Why would someone who isn't from Philadelphia do this?
An announcement location is about crafting a narrative. Barack Obama announced his 2008 campaign at the Illinois State Capitol because he began his political career there as a state senator and it fit with his overarching message of, "Middle America is working even when Washington isn't."
Hillary's 2016 "kickoff event" (there was no announcement event since she announced via a YouTube video) was at the Four Freedoms Park on NYC's Roosevelt Island. It combines Hillary's adopted hometown and the state she represented in the Senate with an island and a park named after a president who shifted his party to the left and redefined Americans' "conventional" notions of what obligations the government has to people. It was a way to preempt the ascendant left wing of the Democratic Party at a time when, as with FDR, poverty and income inequality were major issues in public conversation.
Unless you can craft a narrative around Independence Hall, there's no compelling reason to use it for an announcement unless your campaign is being run by a fourth grader who skimmed through his social studies textbook.
In that case, why didn't Ted Cruz announce at IH? He was all "Constitution" this and "Declaraton" that and "Founding Ideals" that.
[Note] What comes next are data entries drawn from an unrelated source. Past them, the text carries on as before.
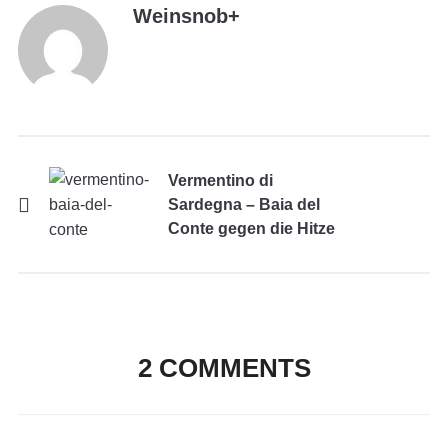
Weinsnob
+
Vermentino di
Sardegna – Baia del
Conte gegen die Hitze
2 COMMENTS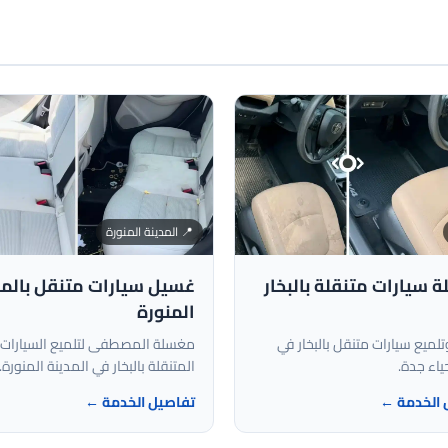
📍 المدينة المنورة
سيارات متنقلة بالبخار
غسيل سيارات متنقل بالمد
المنورة
لميع سيارات متنقل بالبخار في
مغسلة المصطفى لتلميع السيارات
ياء جدة.
المتنقلة بالبخار في المدينة المنورة.
 الخدمة ←
تفاصيل الخدمة ←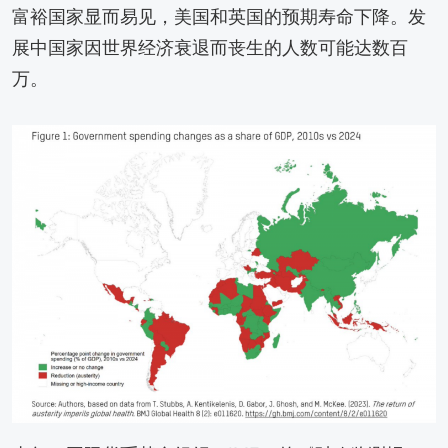
富裕国家显而易见，美国和英国的预期寿命下降。发
展中国家因世界经济衰退而丧生的人数可能达数百
万。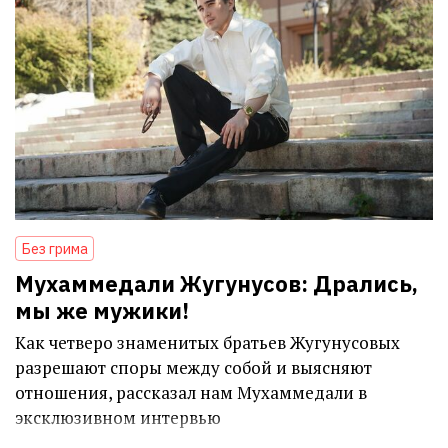
Без грима
Мухаммедали Жугунусов: Дрались,
мы же мужики!
Как четверо знаменитых братьев Жугунусовых
разрешают споры между собой и выясняют
отношения, рассказал нам Мухаммедали в
эксклюзивном интервью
While I agree with the sentiments, it is still odd he didn't announce there with this logic.
The Declaration of Independence and the Constitution are two different things...
And you don't have to be physically present at some building/city where one of those things originated to show you want to "defend the Constitution" or whatever. I mean, that is such a generic premise for a campaign narrative. Is there anyone running for president who
doesn't care about/like the Constitution?
Per Wikipedia, Cruz announced at Liberty University. That basically fits in with his original intention of being the "Faith, Family, Freedom" candidate who was going to win all the Southern states on Super Tuesday and be propelled to the nomination.
That didn't work out. Instead, he ended up being the candidate of the Great Plains and Upper Midwest whose campaign made no sense unless he was running in 1936 as an opponent of the New Deal.